In 20 days I left from Dakar to east crossing Senegal. I slept  in Tambacounda and reached the Malian border at Diboli . Then I arrived in Kayes to get the train to the capital Bamako. My staying in Kayes (the hell), buying the ticket, getting that bloody train and travelling for 17 hours, definitely has been my hardest, strongest and most impressive  travel experience. Then, from Bamako, I followed the Niger river up to Mopti. I walked three days in the Dogon area, sleeping underneath my mosquito-net on the muddy roofs. And then, the  way back to Bamako dropping by Djennè. No way I would had passed through Kayes again, hence I got a flight from Bamako to Dakar. But my money were over, so I lazed on the coast, resting my bones. 

CONCLUSIONS

At the very end I was enthusiastic of the travel, of the experience. I've seen a tough reality  that belongs to this world, and, hence, somehow is related to me.

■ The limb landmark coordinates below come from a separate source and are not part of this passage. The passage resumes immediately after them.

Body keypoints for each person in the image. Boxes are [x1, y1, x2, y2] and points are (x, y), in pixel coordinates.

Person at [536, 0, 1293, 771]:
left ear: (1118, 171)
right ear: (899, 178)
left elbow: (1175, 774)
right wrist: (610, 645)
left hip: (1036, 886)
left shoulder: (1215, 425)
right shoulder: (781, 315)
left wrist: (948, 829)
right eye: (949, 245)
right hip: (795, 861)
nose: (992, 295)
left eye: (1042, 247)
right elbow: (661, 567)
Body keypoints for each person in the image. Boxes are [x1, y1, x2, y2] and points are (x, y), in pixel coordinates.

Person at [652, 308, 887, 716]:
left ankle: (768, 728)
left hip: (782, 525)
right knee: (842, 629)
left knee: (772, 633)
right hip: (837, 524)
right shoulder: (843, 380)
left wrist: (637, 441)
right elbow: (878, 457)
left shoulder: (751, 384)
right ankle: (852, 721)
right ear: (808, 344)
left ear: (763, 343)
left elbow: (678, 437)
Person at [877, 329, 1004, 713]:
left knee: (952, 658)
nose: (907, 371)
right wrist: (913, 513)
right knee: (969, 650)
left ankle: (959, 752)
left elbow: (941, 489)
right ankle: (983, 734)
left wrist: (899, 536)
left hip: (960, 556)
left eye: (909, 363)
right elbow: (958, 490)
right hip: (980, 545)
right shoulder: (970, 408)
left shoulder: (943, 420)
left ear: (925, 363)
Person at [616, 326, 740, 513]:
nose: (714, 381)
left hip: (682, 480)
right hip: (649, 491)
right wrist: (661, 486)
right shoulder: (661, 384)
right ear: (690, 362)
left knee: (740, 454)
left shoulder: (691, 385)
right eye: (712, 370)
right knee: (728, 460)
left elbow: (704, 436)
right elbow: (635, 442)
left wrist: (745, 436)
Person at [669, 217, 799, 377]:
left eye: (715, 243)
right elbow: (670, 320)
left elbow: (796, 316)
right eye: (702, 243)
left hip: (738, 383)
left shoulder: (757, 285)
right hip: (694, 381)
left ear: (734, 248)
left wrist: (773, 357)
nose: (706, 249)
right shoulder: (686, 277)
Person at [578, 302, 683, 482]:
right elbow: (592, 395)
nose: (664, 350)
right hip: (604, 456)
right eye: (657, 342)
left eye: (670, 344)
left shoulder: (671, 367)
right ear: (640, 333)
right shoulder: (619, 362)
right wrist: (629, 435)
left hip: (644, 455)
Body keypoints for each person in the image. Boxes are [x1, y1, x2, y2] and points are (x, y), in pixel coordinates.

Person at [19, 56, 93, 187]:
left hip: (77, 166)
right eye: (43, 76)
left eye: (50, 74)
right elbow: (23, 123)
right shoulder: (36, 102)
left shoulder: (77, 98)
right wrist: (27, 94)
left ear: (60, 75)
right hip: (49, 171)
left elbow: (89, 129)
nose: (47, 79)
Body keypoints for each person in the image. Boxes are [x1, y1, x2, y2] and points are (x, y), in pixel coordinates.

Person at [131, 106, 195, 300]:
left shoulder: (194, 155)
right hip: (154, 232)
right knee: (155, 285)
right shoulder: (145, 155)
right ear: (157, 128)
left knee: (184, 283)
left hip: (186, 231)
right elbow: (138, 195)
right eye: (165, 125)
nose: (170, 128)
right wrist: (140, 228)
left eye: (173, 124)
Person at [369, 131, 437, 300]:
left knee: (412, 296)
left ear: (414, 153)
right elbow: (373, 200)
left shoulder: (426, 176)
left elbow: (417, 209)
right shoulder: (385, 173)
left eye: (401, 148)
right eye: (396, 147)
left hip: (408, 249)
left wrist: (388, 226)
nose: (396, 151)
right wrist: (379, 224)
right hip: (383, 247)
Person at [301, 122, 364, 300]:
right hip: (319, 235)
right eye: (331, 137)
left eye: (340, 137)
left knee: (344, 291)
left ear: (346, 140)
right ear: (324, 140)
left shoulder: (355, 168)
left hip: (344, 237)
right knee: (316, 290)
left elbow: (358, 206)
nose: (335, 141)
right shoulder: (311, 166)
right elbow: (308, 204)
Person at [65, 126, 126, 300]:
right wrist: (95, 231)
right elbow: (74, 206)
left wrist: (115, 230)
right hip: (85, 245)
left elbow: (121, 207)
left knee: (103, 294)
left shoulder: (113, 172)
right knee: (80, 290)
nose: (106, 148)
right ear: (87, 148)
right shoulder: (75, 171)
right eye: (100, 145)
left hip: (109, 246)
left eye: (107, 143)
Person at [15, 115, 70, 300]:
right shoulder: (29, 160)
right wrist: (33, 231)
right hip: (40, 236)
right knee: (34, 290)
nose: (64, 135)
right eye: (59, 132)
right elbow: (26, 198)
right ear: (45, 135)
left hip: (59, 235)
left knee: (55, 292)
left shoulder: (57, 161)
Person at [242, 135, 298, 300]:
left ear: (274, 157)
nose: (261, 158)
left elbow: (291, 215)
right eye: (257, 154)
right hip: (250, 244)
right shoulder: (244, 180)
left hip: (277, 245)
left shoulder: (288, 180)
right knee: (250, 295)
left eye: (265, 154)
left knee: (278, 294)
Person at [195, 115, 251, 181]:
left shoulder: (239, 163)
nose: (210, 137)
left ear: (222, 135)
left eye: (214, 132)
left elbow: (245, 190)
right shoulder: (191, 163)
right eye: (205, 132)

But I cannot leave out to say that I've been disappointed by the people, every time I trusted them, even in the small small things, when there was nothing to earn. I've felt racism to me, hostility, anger or simply a lack of hospitality. In 20 days I've not found a  Malian or Senegalese helpfull and nice person, maybe I've just been unlucky....... This is not a revenge, I'm not encouraging you to skip this country, I never regretted this travel! On the opposite it has been great, but what I was looking for, I mean the contact with the people, is what I really missed despite my efforts.